• SOURCE EXTRACT:
>>
[FOM] Isomorphic Structures

David McAllester mcallester at ttic.edu
Mon Mar 28 08:24:51 EDT 2016

I am jumping in the middle here so correct me if I am repeating earlier
discussion.  The main point of Morphoid type theory (MorTT), and also of
HoTT, is to define isomorphism across all types and prove the soundness of
the substitution of isomorphics.  The substitution rule essentially states
that isomorphic objects can be identified and eliminates any need to repeat
proofs.    MorTT's classical departure point avoids HoTT's
propositions-as-types,  path induction, squashing and higher order
isomorphisms and seems more faithful to the informal language actually used
in mathematics departments.  Informal mathematics does seem to have a
strong notion of well-formedness of statements (types).

The real point, for me, is that the structure of mathematics is almost
completely driven by the identification of isomorphics.  For example, the
classification of finite simple groups is "up to isomorphism".  Consider
Poincare's conjecture that S^3 is the only simply connected compact three
manifold.  The word "only" is up to isomorphism.  The issue is not just
making proofs shorter, but rather that the very structure of mathematics as
a whole is driven by the identification of isomorphics.  Even the natural
number and the reals are only identified up to isomorphism of the
structures involved.
<<
• WORK INSTRUCTIONS:
1) Translate this sentence from the post on isomorphic structures into Spanish: "Informal mathematics does seem to have a strong notion of well-formedness of statements (types)."
2) Repeat word for word the part of the post on isomorphic structures starting at "The real point, for" and ending at "structures involved.".

• DATA LINES:
>>
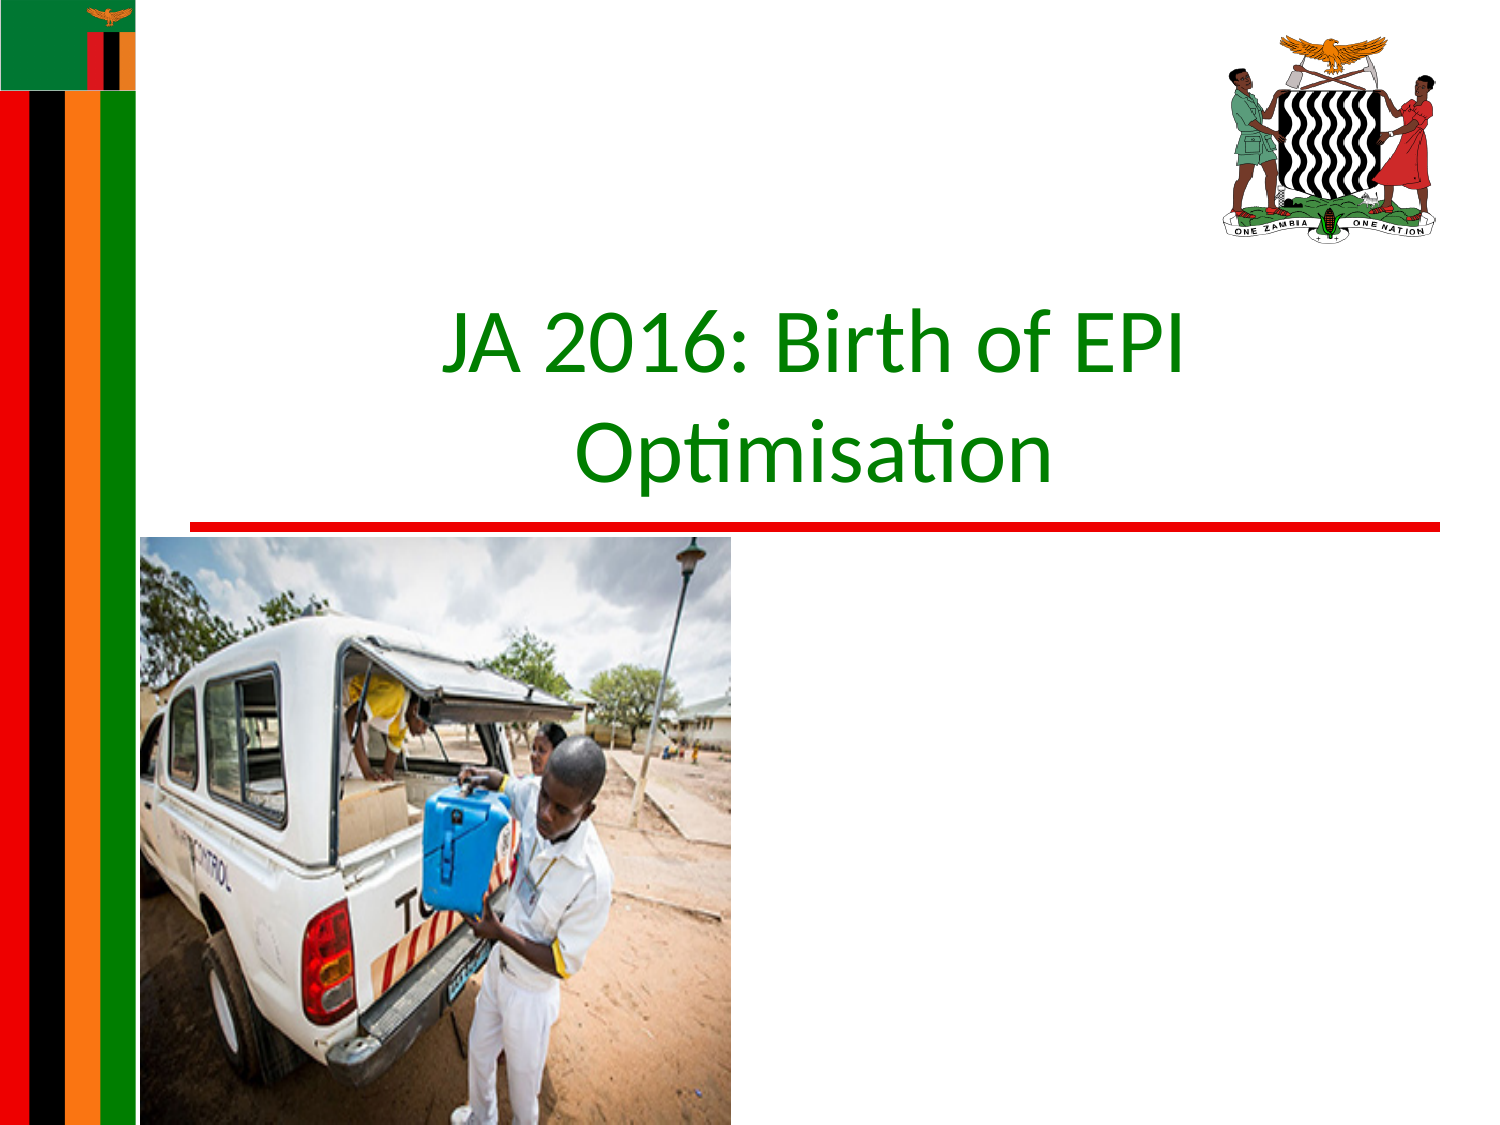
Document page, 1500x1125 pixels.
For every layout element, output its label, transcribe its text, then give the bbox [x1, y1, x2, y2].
<<
• ANSWERS TO THE EXERCISE:
1) Las matemáticas informales sí parecen tener una noción fuerte de buena formación de los enunciados (tipos).

2)
The real point, for me, is that the structure of mathematics is almost
completely driven by the identification of isomorphics.  For example, the
classification of finite simple groups is "up to isomorphism".  Consider
Poincare's conjecture that S^3 is the only simply connected compact three
manifold.  The word "only" is up to isomorphism.  The issue is not just
making proofs shorter, but rather that the very structure of mathematics as
a whole is driven by the identification of isomorphics.  Even the natural
number and the reals are only identified up to isomorphism of the
structures involved.